And then there was one. After a semigripping season of staged drama, incidental stress, and good-natured joshing, Top Chef Masters has come to a close, and one person stands alone as Master Top Chef Masters Chef or whatever it's called. The episode was cleverly constructed, with each chef making three dishes. The first was inspired by their first food memory. The second, by the food that inspired them to be a chef. The third, by the career-inspiring dish of one of three critics (James Oseland, Gael Greene, or Ruth Reichl).
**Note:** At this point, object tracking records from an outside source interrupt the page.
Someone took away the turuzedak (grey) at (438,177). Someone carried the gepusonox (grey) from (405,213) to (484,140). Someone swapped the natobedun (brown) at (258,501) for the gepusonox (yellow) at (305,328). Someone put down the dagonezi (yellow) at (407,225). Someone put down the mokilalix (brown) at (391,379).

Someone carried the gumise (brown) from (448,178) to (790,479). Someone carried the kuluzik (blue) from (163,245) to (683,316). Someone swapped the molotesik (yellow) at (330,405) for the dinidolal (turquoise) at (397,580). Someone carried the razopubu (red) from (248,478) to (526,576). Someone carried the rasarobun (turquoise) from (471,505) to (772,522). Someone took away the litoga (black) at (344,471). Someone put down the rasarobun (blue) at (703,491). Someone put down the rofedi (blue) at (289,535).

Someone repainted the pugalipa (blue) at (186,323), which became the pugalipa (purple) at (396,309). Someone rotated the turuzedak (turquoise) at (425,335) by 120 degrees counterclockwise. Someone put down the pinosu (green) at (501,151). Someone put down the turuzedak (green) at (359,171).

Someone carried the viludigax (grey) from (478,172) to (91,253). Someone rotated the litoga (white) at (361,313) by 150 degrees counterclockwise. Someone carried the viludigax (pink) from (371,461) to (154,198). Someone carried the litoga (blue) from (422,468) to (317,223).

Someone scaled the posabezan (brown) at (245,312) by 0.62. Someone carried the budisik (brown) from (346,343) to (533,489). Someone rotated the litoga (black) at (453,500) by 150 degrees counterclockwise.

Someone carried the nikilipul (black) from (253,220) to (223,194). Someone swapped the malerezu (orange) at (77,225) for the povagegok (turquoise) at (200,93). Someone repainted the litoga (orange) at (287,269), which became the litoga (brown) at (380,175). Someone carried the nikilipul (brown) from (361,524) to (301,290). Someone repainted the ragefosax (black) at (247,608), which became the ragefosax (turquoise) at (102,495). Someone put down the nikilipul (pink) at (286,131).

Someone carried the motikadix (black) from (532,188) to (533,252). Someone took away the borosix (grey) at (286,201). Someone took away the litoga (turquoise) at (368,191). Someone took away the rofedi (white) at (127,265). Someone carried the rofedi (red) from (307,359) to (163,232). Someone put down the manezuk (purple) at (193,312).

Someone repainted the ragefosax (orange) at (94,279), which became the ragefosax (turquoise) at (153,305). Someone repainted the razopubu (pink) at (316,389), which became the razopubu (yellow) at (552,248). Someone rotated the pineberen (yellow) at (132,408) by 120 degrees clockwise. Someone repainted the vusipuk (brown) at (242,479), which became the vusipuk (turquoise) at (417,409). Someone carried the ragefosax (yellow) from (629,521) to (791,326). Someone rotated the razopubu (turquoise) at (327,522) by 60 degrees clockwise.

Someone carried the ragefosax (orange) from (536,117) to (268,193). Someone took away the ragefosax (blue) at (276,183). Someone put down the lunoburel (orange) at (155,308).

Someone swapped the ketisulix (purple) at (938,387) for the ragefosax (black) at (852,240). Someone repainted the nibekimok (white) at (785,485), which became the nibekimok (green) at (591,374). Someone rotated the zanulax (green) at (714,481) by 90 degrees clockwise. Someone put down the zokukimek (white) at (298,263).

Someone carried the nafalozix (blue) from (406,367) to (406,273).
Mary Sue recalled being served steak tartare on Christmas Eve, and picked that as her early food memory dish. Her next dish saluted a mentor who whipped together a brilliant shrimp cocktail on the fly and inspired her. And she was paired with Ruth Reichl, who had some incredibly good lemon soufflé when she was in Paris at age 12 or 10 or thereabouts.
Traci decided to play off of shrimp creole, cooked by her grandfather from Louisiana. Her next dish was something something blah blah California cuisine roasted quail. Finally, she was paired with Gael Greene, who remembered this insane roasted duck with béarnaise from 1960.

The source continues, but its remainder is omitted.